Publicado recentemente em português pela Editorial Presença (com o título Antes que o Café Arrefeça), Before the Coffee gets cold é um fenómeno internacional de vendas. Este volume é o primeiro de uma série, uma espécie de colectânea de pequenas histórias que apresentam uma estrutura e problemática semelhantes.

Toda a acção decorre em torno de um café meio escondido, de traço antigo, sem ar condicionado, mas sempre fresco. O que tem este café de peculiar? À primeira vista nada. As pessoas entram e saem, como clientes normais. Até que alguns se resolvem a testar as viagens do tempo possibilitadas naquele estabelecimento.

Mas estas viagens não são as típicas, protagonizadas através de uma construção científica. Quem deseja visitar outra época, seja passada ou futura, deve sentar-se numa cadeira específica e ser servido de um café especial. Nesse momento, irá ser transportado à data desejada – mas atenção! Não poderá levantar-se da cadeira, nem deverá deixar arrefecer o café. Quando o beber, o viajante retornará à sua época presente.

Esta forma de viajar, mágica e sobrenatural, cruza-se com alguns elementos de mitologia tradicional japonesa, na forma como apresenta um fantasma associado à cadeira – um fantasma que lança maldições a quem tentar tirá-lo antecipadamente do seu lugar. A forma de viajar é, ela mesma, diferente e inexplicável, mas, também, por isso mesmo, inquestionável. As regras existem e, se contornadas, têm pesadas consequências. Porquê? Porque sim.

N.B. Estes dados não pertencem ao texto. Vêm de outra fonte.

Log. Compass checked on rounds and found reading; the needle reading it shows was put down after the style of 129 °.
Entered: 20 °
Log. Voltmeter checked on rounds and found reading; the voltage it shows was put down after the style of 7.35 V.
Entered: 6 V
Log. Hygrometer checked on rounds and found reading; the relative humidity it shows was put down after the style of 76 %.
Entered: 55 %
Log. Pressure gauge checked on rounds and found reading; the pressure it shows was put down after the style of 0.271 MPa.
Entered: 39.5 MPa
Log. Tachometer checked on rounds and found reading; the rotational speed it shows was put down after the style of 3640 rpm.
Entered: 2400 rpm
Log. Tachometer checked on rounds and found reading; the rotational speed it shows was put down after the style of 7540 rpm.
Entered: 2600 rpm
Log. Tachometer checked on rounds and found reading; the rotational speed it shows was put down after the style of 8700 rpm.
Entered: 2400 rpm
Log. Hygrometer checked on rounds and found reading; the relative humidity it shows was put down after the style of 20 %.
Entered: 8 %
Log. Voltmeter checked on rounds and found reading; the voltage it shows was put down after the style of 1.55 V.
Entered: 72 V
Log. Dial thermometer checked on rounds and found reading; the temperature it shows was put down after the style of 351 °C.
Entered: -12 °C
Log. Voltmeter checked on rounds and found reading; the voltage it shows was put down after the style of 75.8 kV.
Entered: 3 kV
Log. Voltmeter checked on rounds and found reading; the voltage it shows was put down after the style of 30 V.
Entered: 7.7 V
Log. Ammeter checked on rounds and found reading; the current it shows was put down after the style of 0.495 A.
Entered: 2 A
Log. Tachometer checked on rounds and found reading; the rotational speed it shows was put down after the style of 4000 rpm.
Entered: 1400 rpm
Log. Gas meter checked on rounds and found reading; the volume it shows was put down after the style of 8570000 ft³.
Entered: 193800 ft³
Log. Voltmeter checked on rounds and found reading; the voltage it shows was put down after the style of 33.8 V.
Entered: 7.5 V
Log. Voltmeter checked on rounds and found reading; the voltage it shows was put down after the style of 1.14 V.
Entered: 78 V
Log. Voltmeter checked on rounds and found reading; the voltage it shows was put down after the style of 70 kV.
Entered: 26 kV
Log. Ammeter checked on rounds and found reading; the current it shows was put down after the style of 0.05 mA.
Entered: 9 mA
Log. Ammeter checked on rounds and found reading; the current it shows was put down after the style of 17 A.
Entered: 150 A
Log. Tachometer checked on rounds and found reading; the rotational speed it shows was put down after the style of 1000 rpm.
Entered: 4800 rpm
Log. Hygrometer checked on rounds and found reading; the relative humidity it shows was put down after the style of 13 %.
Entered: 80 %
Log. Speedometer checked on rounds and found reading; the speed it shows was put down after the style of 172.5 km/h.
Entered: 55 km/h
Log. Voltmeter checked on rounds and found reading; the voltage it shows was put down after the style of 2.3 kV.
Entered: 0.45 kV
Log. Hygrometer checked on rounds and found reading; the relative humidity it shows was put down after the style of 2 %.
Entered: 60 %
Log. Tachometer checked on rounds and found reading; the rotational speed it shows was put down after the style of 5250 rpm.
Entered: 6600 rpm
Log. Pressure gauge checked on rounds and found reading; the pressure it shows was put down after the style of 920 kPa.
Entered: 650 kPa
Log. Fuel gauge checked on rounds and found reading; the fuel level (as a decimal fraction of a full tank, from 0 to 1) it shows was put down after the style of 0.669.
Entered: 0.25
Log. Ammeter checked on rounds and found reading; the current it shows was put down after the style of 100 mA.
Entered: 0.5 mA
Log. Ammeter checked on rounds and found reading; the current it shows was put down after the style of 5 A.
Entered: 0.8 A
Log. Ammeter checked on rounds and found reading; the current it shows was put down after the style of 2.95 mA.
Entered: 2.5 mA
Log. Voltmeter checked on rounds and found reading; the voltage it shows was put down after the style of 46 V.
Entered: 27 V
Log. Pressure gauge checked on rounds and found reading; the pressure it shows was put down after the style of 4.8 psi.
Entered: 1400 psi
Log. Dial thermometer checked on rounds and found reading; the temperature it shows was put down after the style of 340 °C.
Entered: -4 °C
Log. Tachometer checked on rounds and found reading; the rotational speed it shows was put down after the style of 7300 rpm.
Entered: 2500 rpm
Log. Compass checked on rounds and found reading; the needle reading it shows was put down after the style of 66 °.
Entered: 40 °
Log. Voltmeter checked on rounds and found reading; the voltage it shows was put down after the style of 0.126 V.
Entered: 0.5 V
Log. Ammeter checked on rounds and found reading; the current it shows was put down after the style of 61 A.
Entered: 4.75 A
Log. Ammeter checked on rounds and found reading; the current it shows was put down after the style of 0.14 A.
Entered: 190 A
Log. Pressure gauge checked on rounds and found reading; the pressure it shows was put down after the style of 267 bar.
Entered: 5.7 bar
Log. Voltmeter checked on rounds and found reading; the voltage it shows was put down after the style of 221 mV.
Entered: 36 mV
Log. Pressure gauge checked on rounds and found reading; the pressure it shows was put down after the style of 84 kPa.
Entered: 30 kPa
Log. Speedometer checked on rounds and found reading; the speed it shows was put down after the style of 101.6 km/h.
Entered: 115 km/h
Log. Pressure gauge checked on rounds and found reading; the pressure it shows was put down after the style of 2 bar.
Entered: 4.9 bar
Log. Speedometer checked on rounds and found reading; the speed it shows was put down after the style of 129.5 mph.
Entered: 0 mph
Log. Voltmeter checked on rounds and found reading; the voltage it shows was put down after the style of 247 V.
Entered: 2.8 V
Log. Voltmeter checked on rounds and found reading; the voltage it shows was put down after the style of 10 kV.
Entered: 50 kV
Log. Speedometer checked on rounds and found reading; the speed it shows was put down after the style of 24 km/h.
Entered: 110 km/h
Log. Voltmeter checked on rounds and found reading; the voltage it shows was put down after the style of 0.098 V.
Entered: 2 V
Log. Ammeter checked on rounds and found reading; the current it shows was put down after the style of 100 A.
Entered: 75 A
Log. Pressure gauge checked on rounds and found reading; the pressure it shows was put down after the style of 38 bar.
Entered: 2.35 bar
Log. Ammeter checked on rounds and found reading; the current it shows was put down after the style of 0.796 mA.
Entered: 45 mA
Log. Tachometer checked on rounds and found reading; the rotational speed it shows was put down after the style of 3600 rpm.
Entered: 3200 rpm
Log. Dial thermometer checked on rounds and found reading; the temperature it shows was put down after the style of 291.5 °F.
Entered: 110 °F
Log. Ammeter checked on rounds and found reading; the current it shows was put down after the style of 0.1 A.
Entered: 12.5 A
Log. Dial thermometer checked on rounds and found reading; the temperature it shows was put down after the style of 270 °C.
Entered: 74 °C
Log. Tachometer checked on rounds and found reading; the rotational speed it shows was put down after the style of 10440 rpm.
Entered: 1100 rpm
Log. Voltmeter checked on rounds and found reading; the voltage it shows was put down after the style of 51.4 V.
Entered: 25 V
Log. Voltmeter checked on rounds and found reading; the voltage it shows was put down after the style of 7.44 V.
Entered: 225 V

A premissa das viagens vai sendo explicada e detalhada a cada história, sendo que neste livro encontramos quatro. Quase todas as histórias são melancólicas, demonstrando alguns detalhes das interacções e vivências do Japão – o namorado de uma mulher bem sucedida resolve mudar-se para os Estados Unidos, a esposa de um paciente de Alzheimer pretende receber uma carta que este lhe terá escrito, uma mulher visita do futuro para tirar uma fotografia, e outra resolve-se a ver a filha no futuro.

As viagens, curtas, não alteram o percurso dos acontecimentos, mas as personagens sabendo-o, decidem-se a viajar na mesma. Nem sempre encontram o que desejam, mas quando encontram, fica um sentimento agridoce – uma amargura pelo conhecimento adicional que recebem, um enfrentar de realidade que é, simultaneamente, envolvente e desagradável.

O cruzamento de realidade com esta espécie de magia recorda, tangencialmente, Murakami ou A Polícia da Memória, ainda que o surrealismo e a estranheza sejam mais ligeiros em Before the coffee gets cold. A estrutura do livro é, também curioso, no sentido em que se divide em diferentes histórias, cada uma com o foco numa viagem diferente. São, no entanto, histórias que se relacionam e que decorrem com algumas das mesmas personagens secundárias, que compõem o ambiente do café.

Apesar de ter achado uma leitura agradável e de perceber o sucesso da série, não é exactamente o meu estilo. Usando uma premissa de ficção científica, mas controlada, a história tem uma aura de sobrenatural aceitável pelo leitor comum, que pode ser interpretada como metáfora, proporcionando um lado semi poético no desenrolar agridoce. Ainda, é uma leitura suave de baixa densidade, que vai pegando em elementos de umas histórias para as outras, construindo algo maior e coeso.